Marx sepakat dengan Hegel, bahwa civil society berkarakter
egois, mendahulukan kepentingan subjektif, dan juga konflik. Marx juga sepakat
bahwa tahapan ini harus diakhiri, dengan adanya ruang warga negara. Pertama,
Civil society dalam konsepsi Marx, dipahami sebagai masyarakat kelas. Dimana
relasi civil society, dan negara dikontrol sepenuhnya oleh bagaimana relasi
produksi, distribusi dan hukum-hukum ekonomi. Dan relasi politik adalah
derivasi dari relasi ekonomistik (hukum basis struktur menentukan
suprastruktur).
Kedua, permasalahan di dalam masyarakat bukan hanya antara
kepentingan individu bertemu dengan kepentingan individu yang lain. Namun ada
unsur eksploitasi di sana. Dimana ada eksploitasi dari modal terhadap buruh,
yang mengambil surplus value. Dan dua kontradiksi ini tidak akan pernah dapat
didamaikan. Ketiga, Marx juga menolak bahwa setiap asosiasi bisa menjadi
alatnya. Sehingga tidak ada asosiasi yang mengakomodasi dua kepentingan, yang
didalamnya menampung exploitatator terhadap humanitas dan civil society.
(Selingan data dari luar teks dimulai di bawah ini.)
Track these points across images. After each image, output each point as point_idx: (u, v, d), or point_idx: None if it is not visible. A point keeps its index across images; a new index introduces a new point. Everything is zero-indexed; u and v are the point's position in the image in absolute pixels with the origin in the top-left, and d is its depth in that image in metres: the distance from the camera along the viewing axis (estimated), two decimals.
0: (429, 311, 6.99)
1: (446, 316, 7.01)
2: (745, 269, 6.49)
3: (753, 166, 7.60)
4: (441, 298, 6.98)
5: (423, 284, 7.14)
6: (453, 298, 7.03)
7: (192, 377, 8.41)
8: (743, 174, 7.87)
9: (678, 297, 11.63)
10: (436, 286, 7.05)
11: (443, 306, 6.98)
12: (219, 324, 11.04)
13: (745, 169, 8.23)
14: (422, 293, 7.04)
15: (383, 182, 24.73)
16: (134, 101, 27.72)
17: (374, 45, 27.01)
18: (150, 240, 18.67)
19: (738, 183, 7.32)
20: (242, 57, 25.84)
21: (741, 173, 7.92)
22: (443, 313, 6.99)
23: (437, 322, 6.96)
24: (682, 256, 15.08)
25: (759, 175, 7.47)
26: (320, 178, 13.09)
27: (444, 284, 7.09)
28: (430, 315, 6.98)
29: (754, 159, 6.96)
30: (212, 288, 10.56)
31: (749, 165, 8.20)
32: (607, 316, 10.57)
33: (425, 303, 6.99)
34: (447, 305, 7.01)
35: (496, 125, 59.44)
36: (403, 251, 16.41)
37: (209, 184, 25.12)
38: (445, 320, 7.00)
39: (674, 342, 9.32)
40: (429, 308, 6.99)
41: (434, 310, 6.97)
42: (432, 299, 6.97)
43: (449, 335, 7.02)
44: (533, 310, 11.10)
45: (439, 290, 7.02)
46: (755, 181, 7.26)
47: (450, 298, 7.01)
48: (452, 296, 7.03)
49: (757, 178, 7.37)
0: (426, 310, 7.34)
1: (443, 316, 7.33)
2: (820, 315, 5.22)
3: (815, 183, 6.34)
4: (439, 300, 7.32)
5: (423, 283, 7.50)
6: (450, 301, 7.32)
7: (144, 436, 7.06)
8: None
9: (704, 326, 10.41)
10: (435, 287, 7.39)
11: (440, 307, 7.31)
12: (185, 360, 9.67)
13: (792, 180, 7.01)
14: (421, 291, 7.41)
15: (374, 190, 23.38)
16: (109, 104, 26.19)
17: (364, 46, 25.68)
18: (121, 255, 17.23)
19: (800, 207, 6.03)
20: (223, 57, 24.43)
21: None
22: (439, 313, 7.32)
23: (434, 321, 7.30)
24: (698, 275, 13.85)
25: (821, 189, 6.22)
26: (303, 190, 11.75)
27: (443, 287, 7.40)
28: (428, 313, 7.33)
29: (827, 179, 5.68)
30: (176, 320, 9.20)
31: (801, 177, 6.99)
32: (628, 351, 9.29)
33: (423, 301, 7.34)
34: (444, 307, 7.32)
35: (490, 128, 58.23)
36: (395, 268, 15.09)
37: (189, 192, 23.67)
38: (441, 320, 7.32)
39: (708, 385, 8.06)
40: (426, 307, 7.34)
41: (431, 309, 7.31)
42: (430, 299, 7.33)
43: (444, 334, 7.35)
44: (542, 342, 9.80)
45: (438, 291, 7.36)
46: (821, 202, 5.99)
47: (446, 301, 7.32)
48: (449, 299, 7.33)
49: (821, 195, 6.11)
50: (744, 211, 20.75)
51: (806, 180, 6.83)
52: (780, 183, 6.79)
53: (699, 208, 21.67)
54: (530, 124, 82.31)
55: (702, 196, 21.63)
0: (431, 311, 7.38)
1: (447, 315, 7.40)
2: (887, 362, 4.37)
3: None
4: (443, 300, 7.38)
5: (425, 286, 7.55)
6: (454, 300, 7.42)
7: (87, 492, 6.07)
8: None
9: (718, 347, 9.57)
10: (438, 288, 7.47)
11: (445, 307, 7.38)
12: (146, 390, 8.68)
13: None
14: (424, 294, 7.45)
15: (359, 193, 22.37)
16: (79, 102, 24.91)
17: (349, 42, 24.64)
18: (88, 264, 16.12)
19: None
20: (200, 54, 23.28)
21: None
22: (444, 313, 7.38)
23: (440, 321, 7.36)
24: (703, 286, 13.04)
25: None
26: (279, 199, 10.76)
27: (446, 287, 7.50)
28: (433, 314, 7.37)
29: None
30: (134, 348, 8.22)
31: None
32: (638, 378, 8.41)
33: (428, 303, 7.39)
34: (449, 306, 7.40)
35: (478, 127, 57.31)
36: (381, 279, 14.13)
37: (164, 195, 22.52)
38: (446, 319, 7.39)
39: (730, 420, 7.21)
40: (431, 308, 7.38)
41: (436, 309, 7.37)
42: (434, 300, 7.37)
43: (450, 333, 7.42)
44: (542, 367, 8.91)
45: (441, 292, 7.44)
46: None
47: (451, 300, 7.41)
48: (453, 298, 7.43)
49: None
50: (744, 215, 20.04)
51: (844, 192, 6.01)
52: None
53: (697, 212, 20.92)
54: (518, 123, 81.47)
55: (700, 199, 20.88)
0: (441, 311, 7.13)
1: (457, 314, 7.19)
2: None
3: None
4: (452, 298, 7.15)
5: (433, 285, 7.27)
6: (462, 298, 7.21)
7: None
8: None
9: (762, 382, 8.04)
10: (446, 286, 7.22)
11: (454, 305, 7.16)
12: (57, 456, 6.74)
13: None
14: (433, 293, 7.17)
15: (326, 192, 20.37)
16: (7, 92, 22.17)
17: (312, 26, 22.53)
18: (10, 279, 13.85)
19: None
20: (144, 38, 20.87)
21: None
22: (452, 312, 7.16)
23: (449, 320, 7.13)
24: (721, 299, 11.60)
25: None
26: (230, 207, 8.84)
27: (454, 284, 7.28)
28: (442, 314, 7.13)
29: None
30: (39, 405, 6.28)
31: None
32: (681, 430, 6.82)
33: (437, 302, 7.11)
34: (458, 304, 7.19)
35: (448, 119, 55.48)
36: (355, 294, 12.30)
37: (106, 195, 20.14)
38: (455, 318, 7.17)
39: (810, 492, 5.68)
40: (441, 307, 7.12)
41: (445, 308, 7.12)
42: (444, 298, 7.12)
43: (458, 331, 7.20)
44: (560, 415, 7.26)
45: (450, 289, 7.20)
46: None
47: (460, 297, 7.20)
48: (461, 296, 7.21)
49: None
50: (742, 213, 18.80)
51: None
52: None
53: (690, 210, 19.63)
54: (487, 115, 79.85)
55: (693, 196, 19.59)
Dalam pandangan Marx, Negara dapat menjadi instrumen bagi
kelas bermodal, sehingga prinsip universalitas hanyalah ilusi belaka. Negara
bagi Hegel adalah entitas suci, dan kemudian dia mensubordinasikan civil
society. Sebaliknya Marx mensubordinasikan negara dan mengangkat posisi civil
society di atasnya. Karena civil society adalah ruang dimana terjadi dialektika
antara sosial dan politik, antara dominasi dan perlwanan, antara penindasan dan
emansispasi.
Karena negara adalah produk sejarah revolusi yang belum
selesai, dimana membawa jarak antara wilayah politik dengan wilayah sipil.
Sebagai produk dari revolusi yang belum selesai, negara tidaklah bersifat
netral, universal dan superior. Tapi negara berada dalam ikatan kelas dimana
emansipasi dan pemenuhan hak-hak hanyalah retorika kosong. Negara tidak akan
dapat merekonsiliasikan kontradiksi dari dua kelas dalam civil society.
Sebaliknya Negara menjadi bagian yang semakin menegangkan kontradisksi itu.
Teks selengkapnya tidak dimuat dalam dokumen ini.